=== Records shown ===
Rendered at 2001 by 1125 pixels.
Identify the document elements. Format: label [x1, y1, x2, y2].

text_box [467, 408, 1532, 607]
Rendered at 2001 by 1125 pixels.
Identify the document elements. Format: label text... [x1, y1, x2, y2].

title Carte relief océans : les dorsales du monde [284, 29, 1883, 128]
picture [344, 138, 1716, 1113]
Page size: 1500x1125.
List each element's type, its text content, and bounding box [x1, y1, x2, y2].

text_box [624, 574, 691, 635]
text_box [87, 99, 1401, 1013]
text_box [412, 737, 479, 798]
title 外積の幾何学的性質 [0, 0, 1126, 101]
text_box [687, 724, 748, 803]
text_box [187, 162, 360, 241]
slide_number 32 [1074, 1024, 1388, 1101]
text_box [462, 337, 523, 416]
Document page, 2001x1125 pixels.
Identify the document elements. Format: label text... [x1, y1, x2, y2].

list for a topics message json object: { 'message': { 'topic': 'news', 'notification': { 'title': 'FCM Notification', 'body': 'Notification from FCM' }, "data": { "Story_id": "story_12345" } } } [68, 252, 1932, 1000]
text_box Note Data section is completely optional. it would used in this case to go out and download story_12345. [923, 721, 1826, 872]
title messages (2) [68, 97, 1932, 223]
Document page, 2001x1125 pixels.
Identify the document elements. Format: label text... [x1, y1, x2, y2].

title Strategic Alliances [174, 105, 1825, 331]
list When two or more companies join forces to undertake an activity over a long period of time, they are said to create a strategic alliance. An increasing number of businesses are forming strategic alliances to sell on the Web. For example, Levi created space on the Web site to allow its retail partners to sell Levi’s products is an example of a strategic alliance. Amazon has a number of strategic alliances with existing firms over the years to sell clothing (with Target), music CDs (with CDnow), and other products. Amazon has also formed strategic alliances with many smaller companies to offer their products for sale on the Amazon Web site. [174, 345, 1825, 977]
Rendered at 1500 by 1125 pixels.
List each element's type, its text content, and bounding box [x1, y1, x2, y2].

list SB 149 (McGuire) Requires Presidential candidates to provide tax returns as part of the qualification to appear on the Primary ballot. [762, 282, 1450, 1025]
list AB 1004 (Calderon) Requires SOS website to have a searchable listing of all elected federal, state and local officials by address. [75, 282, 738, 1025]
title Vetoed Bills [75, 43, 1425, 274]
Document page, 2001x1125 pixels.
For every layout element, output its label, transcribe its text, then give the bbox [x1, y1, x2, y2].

=== Written task ===
Reproduce the records above word for word.

=== Task answer ===
Rendered at 2001 by 1125 pixels.
Identify the document elements. Format: label [x1, y1, x2, y2].

text_box [467, 408, 1532, 607]
Rendered at 2001 by 1125 pixels.
Identify the document elements. Format: label text... [x1, y1, x2, y2].

title Carte relief océans : les dorsales du monde [284, 29, 1883, 128]
picture [344, 138, 1716, 1113]
Page size: 1500x1125.
List each element's type, its text content, and bounding box [x1, y1, x2, y2].

text_box [624, 574, 691, 635]
text_box [87, 99, 1401, 1013]
text_box [412, 737, 479, 798]
title 外積の幾何学的性質 [0, 0, 1126, 101]
text_box [687, 724, 748, 803]
text_box [187, 162, 360, 241]
slide_number 32 [1074, 1024, 1388, 1101]
text_box [462, 337, 523, 416]
Document page, 2001x1125 pixels.
Identify the document elements. Format: label text... [x1, y1, x2, y2].

list for a topics message json object: { 'message': { 'topic': 'news', 'notification': { 'title': 'FCM Notification', 'body': 'Notification from FCM' }, "data": { "Story_id": "story_12345" } } } [68, 252, 1932, 1000]
text_box Note Data section is completely optional. it would used in this case to go out and download story_12345. [923, 721, 1826, 872]
title messages (2) [68, 97, 1932, 223]
Document page, 2001x1125 pixels.
Identify the document elements. Format: label text... [x1, y1, x2, y2].

title Strategic Alliances [174, 105, 1825, 331]
list When two or more companies join forces to undertake an activity over a long period of time, they are said to create a strategic alliance. An increasing number of businesses are forming strategic alliances to sell on the Web. For example, Levi created space on the Web site to allow its retail partners to sell Levi’s products is an example of a strategic alliance. Amazon has a number of strategic alliances with existing firms over the years to sell clothing (with Target), music CDs (with CDnow), and other products. Amazon has also formed strategic alliances with many smaller companies to offer their products for sale on the Amazon Web site. [174, 345, 1825, 977]
Rendered at 1500 by 1125 pixels.
List each element's type, its text content, and bounding box [x1, y1, x2, y2].

list SB 149 (McGuire) Requires Presidential candidates to provide tax returns as part of the qualification to appear on the Primary ballot. [762, 282, 1450, 1025]
list AB 1004 (Calderon) Requires SOS website to have a searchable listing of all elected federal, state and local officials by address. [75, 282, 738, 1025]
title Vetoed Bills [75, 43, 1425, 274]
Document page, 2001x1125 pixels.
For every layout element, output its label, transcribe its text, then give the bbox [x1, y1, x2, y2].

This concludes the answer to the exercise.